#### Excerpted records

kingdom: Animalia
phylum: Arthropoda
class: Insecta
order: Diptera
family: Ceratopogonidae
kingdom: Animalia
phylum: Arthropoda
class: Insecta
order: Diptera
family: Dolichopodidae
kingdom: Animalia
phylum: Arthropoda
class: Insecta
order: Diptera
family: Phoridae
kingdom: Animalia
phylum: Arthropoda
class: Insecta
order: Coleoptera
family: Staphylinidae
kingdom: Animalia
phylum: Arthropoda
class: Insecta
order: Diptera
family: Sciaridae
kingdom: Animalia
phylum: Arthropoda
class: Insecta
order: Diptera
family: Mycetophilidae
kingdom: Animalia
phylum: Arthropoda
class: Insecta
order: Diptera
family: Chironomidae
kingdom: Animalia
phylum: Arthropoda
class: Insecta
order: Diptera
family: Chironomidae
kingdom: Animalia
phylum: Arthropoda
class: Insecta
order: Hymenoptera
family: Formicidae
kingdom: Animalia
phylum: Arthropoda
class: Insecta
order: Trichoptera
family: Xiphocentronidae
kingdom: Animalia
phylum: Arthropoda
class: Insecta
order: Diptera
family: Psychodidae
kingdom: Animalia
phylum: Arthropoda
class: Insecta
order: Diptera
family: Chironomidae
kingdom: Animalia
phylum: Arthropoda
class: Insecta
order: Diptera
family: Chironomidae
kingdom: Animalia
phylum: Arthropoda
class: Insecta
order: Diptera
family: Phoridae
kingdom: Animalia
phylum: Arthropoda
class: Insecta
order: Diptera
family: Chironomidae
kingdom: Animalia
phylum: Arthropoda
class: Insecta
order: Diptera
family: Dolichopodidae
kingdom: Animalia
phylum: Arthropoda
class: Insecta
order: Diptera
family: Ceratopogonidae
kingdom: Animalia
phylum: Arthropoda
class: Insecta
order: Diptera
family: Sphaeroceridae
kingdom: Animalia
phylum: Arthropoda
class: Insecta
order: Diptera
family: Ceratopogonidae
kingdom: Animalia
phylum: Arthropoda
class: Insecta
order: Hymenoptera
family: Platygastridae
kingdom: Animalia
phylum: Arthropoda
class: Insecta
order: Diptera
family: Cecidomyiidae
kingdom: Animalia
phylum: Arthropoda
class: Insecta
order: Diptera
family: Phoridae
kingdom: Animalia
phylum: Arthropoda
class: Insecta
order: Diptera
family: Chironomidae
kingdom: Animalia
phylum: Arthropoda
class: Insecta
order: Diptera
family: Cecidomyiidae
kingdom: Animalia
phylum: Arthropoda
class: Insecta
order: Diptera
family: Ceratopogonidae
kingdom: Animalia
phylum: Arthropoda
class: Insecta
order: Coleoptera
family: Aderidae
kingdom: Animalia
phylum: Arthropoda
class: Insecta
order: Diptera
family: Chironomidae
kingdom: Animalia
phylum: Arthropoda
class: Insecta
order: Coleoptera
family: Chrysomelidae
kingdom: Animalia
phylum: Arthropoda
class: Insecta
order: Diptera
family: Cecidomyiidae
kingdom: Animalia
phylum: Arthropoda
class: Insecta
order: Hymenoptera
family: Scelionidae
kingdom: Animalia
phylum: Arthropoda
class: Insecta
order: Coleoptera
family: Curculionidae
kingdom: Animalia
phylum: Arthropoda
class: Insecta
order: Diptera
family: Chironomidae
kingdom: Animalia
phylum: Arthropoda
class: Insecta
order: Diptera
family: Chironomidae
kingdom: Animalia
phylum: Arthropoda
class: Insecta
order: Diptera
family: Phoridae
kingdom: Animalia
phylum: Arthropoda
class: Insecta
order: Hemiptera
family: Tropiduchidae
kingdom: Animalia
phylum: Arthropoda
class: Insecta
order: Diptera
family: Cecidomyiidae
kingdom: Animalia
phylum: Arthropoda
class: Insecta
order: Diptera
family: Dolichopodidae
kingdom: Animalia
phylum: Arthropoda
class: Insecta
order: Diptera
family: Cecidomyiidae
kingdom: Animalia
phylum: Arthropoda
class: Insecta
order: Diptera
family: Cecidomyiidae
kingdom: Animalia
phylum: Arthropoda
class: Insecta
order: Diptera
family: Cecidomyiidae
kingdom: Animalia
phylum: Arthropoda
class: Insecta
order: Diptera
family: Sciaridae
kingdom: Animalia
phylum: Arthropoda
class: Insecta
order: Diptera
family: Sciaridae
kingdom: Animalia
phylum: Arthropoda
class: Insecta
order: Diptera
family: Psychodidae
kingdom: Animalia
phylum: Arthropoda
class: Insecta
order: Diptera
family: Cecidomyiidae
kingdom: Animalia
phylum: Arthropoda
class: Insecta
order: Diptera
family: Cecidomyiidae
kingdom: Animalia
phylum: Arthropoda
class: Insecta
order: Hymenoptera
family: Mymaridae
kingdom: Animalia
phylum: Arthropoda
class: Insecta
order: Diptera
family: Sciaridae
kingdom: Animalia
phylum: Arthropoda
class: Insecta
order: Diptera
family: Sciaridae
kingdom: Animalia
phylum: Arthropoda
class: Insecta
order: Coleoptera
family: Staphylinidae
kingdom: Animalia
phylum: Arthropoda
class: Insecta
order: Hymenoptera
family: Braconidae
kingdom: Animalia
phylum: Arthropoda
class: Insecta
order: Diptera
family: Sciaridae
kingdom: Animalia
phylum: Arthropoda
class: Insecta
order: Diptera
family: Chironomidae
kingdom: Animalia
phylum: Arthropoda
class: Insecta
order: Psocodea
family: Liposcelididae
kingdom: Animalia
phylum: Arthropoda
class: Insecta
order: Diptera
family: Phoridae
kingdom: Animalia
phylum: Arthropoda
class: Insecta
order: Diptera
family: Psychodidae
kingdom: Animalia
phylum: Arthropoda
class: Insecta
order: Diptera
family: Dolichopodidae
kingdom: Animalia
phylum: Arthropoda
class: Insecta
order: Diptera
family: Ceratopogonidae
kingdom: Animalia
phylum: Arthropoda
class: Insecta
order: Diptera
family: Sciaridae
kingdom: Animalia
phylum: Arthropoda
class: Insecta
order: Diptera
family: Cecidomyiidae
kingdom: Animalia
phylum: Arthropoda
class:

#### Task description
Set out every line of the listing above as a numbered list, leaving out any blank lines.

#### Final result
1. kingdom: Animalia
2. phylum: Arthropoda
3. class: Insecta
4. order: Diptera
5. family: Ceratopogonidae
6. kingdom: Animalia
7. phylum: Arthropoda
8. class: Insecta
9. order: Diptera
10. family: Dolichopodidae
11. kingdom: Animalia
12. phylum: Arthropoda
13. class: Insecta
14. order: Diptera
15. family: Phoridae
16. kingdom: Animalia
17. phylum: Arthropoda
18. class: Insecta
19. order: Coleoptera
20. family: Staphylinidae
21. kingdom: Animalia
22. phylum: Arthropoda
23. class: Insecta
24. order: Diptera
25. family: Sciaridae
26. kingdom: Animalia
27. phylum: Arthropoda
28. class: Insecta
29. order: Diptera
30. family: Mycetophilidae
31. kingdom: Animalia
32. phylum: Arthropoda
33. class: Insecta
34. order: Diptera
35. family: Chironomidae
36. kingdom: Animalia
37. phylum: Arthropoda
38. class: Insecta
39. order: Diptera
40. family: Chironomidae
41. kingdom: Animalia
42. phylum: Arthropoda
43. class: Insecta
44. order: Hymenoptera
45. family: Formicidae
46. kingdom: Animalia
47. phylum: Arthropoda
48. class: Insecta
49. order: Trichoptera
50. family: Xiphocentronidae
51. kingdom: Animalia
52. phylum: Arthropoda
53. class: Insecta
54. order: Diptera
55. family: Psychodidae
56. kingdom: Animalia
57. phylum: Arthropoda
58. class: Insecta
59. order: Diptera
60. family: Chironomidae
61. kingdom: Animalia
62. phylum: Arthropoda
63. class: Insecta
64. order: Diptera
65. family: Chironomidae
66. kingdom: Animalia
67. phylum: Arthropoda
68. class: Insecta
69. order: Diptera
70. family: Phoridae
71. kingdom: Animalia
72. phylum: Arthropoda
73. class: Insecta
74. order: Diptera
75. family: Chironomidae
76. kingdom: Animalia
77. phylum: Arthropoda
78. class: Insecta
79. order: Diptera
80. family: Dolichopodidae
81. kingdom: Animalia
82. phylum: Arthropoda
83. class: Insecta
84. order: Diptera
85. family: Ceratopogonidae
86. kingdom: Animalia
87. phylum: Arthropoda
88. class: Insecta
89. order: Diptera
90. family: Sphaeroceridae
91. kingdom: Animalia
92. phylum: Arthropoda
93. class: Insecta
94. order: Diptera
95. family: Ceratopogonidae
96. kingdom: Animalia
97. phylum: Arthropoda
98. class: Insecta
99. order: Hymenoptera
100. family: Platygastridae
101. kingdom: Animalia
102. phylum: Arthropoda
103. class: Insecta
104. order: Diptera
105. family: Cecidomyiidae
106. kingdom: Animalia
107. phylum: Arthropoda
108. class: Insecta
109. order: Diptera
110. family: Phoridae
111. kingdom: Animalia
112. phylum: Arthropoda
113. class: Insecta
114. order: Diptera
115. family: Chironomidae
116. kingdom: Animalia
117. phylum: Arthropoda
118. class: Insecta
119. order: Diptera
120. family: Cecidomyiidae
121. kingdom: Animalia
122. phylum: Arthropoda
123. class: Insecta
124. order: Diptera
125. family: Ceratopogonidae
126. kingdom: Animalia
127. phylum: Arthropoda
128. class: Insecta
129. order: Coleoptera
130. family: Aderidae
131. kingdom: Animalia
132. phylum: Arthropoda
133. class: Insecta
134. order: Diptera
135. family: Chironomidae
136. kingdom: Animalia
137. phylum: Arthropoda
138. class: Insecta
139. order: Coleoptera
140. family: Chrysomelidae
141. kingdom: Animalia
142. phylum: Arthropoda
143. class: Insecta
144. order: Diptera
145. family: Cecidomyiidae
146. kingdom: Animalia
147. phylum: Arthropoda
148. class: Insecta
149. order: Hymenoptera
150. family: Scelionidae
151. kingdom: Animalia
152. phylum: Arthropoda
153. class: Insecta
154. order: Coleoptera
155. family: Curculionidae
156. kingdom: Animalia
157. phylum: Arthropoda
158. class: Insecta
159. order: Diptera
160. family: Chironomidae
161. kingdom: Animalia
162. phylum: Arthropoda
163. class: Insecta
164. order: Diptera
165. family: Chironomidae
166. kingdom: Animalia
167. phylum: Arthropoda
168. class: Insecta
169. order: Diptera
170. family: Phoridae
171. kingdom: Animalia
172. phylum: Arthropoda
173. class: Insecta
174. order: Hemiptera
175. family: Tropiduchidae
176. kingdom: Animalia
177. phylum: Arthropoda
178. class: Insecta
179. order: Diptera
180. family: Cecidomyiidae
181. kingdom: Animalia
182. phylum: Arthropoda
183. class: Insecta
184. order: Diptera
185. family: Dolichopodidae
186. kingdom: Animalia
187. phylum: Arthropoda
188. class: Insecta
189. order: Diptera
190. family: Cecidomyiidae
191. kingdom: Animalia
192. phylum: Arthropoda
193. class: Insecta
194. order: Diptera
195. family: Cecidomyiidae
196. kingdom: Animalia
197. phylum: Arthropoda
198. class: Insecta
199. order: Diptera
200. family: Cecidomyiidae
201. kingdom: Animalia
202. phylum: Arthropoda
203. class: Insecta
204. order: Diptera
205. family: Sciaridae
206. kingdom: Animalia
207. phylum: Arthropoda
208. class: Insecta
209. order: Diptera
210. family: Sciaridae
211. kingdom: Animalia
212. phylum: Arthropoda
213. class: Insecta
214. order: Diptera
215. family: Psychodidae
216. kingdom: Animalia
217. phylum: Arthropoda
218. class: Insecta
219. order: Diptera
220. family: Cecidomyiidae
221. kingdom: Animalia
222. phylum: Arthropoda
223. class: Insecta
224. order: Diptera
225. family: Cecidomyiidae
226. kingdom: Animalia
227. phylum: Arthropoda
228. class: Insecta
229. order: Hymenoptera
230. family: Mymaridae
231. kingdom: Animalia
232. phylum: Arthropoda
233. class: Insecta
234. order: Diptera
235. family: Sciaridae
236. kingdom: Animalia
237. phylum: Arthropoda
238. class: Insecta
239. order: Diptera
240. family: Sciaridae
241. kingdom: Animalia
242. phylum: Arthropoda
243. class: Insecta
244. order: Coleoptera
245. family: Staphylinidae
246. kingdom: Animalia
247. phylum: Arthropoda
248. class: Insecta
249. order: Hymenoptera
250. family: Braconidae
251. kingdom: Animalia
252. phylum: Arthropoda
253. class: Insecta
254. order: Diptera
255. family: Sciaridae
256. kingdom: Animalia
257. phylum: Arthropoda
258. class: Insecta
259. order: Diptera
260. family: Chironomidae
261. kingdom: Animalia
262. phylum: Arthropoda
263. class: Insecta
264. order: Psocodea
265. family: Liposcelididae
266. kingdom: Animalia
267. phylum: Arthropoda
268. class: Insecta
269. order: Diptera
270. family: Phoridae
271. kingdom: Animalia
272. phylum: Arthropoda
273. class: Insecta
274. order: Diptera
275. family: Psychodidae
276. kingdom: Animalia
277. phylum: Arthropoda
278. class: Insecta
279. order: Diptera
280. family: Dolichopodidae
281. kingdom: Animalia
282. phylum: Arthropoda
283. class: Insecta
284. order: Diptera
285. family: Ceratopogonidae
286. kingdom: Animalia
287. phylum: Arthropoda
288. class: Insecta
289. order: Diptera
290. family: Sciaridae
291. kingdom: Animalia
292. phylum: Arthropoda
293. class: Insecta
294. order: Diptera
295. family: Cecidomyiidae
296. kingdom: Animalia
297. phylum: Arthropoda
298. class:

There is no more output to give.